- Aplicação da leitura
(A) De acordo com o trecho sobre a tarifa americana, em que mês e ano foi sancionada a Lei da Reciprocidade?
(B) Transcreva do trecho sobre a tarifa americana todo o conteúdo que vai de "Divisões no setor" até "está em andamento.".

- Trecho de referência
+ + + + +

O governo brasileiro, sob a liderança do presidente Luiz Inácio Lula da Silva, está reavaliando sua estratégia em resposta à recente imposição de uma tarifa de 25% sobre produtos brasileiros pelo governo dos Estados Unidos. Essa medida foi anunciada em meio a tensões comerciais entre os dois países, e a aplicação da Lei da Reciprocidade Econômica está sendo considerada, mas com cautela.
Tarifa dos EUA e a resposta brasileira
A tarifa de 25% foi imposta após uma investigação do Escritório do Representante Comercial dos Estados Unidos (USTR), que alegou práticas comerciais “desleais” por parte do Brasil. Em resposta, o governo brasileiro havia inicialmente se preparado para acionar a Lei da Reciprocidade, que permite ao país suspender concessões comerciais e adotar contramedidas proporcionais a ações de outros países que impactem a competitividade nacional.
Cautela nas negociações
No entanto, o governo decidiu adiar a aplicação da lei para realizar estudos sobre os impactos da tarifa e evitar um aumento nos preços ao consumidor brasileiro. O ministro da Fazenda, Dario Durigan, enfatizou a necessidade de cautela, ressaltando que o governo ainda busca uma solução por meio de negociações diplomáticas antes de considerar qualquer retaliação.
Divisões no setor produtivo
A decisão do governo tem gerado divisões entre empresários. Enquanto alguns representantes da indústria, como os setores de máquinas e equipamentos, têxtil e calçadista, pressionam por uma resposta firme e a aplicação da Lei da Reciprocidade, outros alertam sobre os riscos de uma escalada nas tensões comerciais, que poderiam prejudicar ainda mais as relações econômicas entre Brasil e Estados Unidos.
Legislação em foco
A Lei da Reciprocidade, sancionada em abril de 2025, permite que o Brasil reaja a barreiras comerciais impostas por outros países. O uso dessa legislação, conforme defendido pelo presidente da Câmara dos Deputados, Hugo Motta, deve ser considerado como uma resposta legítima para proteger os interesses econômicos do Brasil. Contudo, a implementação dessa lei exige um processo de análise e negociação, que ainda está em andamento.
Próximos passos
O governo brasileiro planeja abrir um procedimento na Câmara de Comércio Exterior para avaliar se as tarifas americanas estão em conformidade com os critérios estabelecidos pela legislação nacional. A expectativa é que as negociações se intensifiquem, buscando minimizar os impactos econômicos e garantir a proteção do setor produtivo brasileiro.

+ + + + +

- Dados de origem
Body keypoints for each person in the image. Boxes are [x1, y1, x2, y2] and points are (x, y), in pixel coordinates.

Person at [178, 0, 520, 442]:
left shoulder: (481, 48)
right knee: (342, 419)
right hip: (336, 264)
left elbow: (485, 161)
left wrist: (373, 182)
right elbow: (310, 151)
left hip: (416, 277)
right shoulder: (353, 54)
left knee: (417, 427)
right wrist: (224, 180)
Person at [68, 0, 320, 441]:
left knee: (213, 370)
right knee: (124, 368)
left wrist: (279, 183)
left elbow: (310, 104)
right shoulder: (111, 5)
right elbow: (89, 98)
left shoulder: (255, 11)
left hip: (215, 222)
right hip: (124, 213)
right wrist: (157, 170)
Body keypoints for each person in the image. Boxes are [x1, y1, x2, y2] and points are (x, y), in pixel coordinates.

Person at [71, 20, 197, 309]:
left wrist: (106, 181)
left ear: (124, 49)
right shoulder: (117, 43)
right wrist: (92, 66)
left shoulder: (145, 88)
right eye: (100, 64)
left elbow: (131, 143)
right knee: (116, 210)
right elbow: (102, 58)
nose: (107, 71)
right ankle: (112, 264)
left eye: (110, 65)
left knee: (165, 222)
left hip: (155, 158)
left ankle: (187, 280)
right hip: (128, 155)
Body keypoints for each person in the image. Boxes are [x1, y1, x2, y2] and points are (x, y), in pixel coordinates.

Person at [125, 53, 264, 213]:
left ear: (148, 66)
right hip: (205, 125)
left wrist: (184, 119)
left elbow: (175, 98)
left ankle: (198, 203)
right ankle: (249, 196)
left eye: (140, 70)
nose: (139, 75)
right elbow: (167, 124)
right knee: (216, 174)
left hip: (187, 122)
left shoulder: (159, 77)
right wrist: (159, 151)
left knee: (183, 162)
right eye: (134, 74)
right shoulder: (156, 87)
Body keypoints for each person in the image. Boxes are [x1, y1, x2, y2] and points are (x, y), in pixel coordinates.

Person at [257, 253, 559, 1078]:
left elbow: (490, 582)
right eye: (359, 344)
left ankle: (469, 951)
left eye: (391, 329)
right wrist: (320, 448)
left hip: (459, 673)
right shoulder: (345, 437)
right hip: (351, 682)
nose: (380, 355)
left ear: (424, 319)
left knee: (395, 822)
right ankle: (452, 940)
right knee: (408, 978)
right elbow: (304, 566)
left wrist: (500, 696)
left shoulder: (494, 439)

+ + + + +

- Seção de respostas
(A) Em abril de 2025.

(B)
Divisões no setor produtivo
A decisão do governo tem gerado divisões entre empresários. Enquanto alguns representantes da indústria, como os setores de máquinas e equipamentos, têxtil e calçadista, pressionam por uma resposta firme e a aplicação da Lei da Reciprocidade, outros alertam sobre os riscos de uma escalada nas tensões comerciais, que poderiam prejudicar ainda mais as relações econômicas entre Brasil e Estados Unidos.
Legislação em foco
A Lei da Reciprocidade, sancionada em abril de 2025, permite que o Brasil reaja a barreiras comerciais impostas por outros países. O uso dessa legislação, conforme defendido pelo presidente da Câmara dos Deputados, Hugo Motta, deve ser considerado como uma resposta legítima para proteger os interesses econômicos do Brasil. Contudo, a implementação dessa lei exige um processo de análise e negociação, que ainda está em andamento.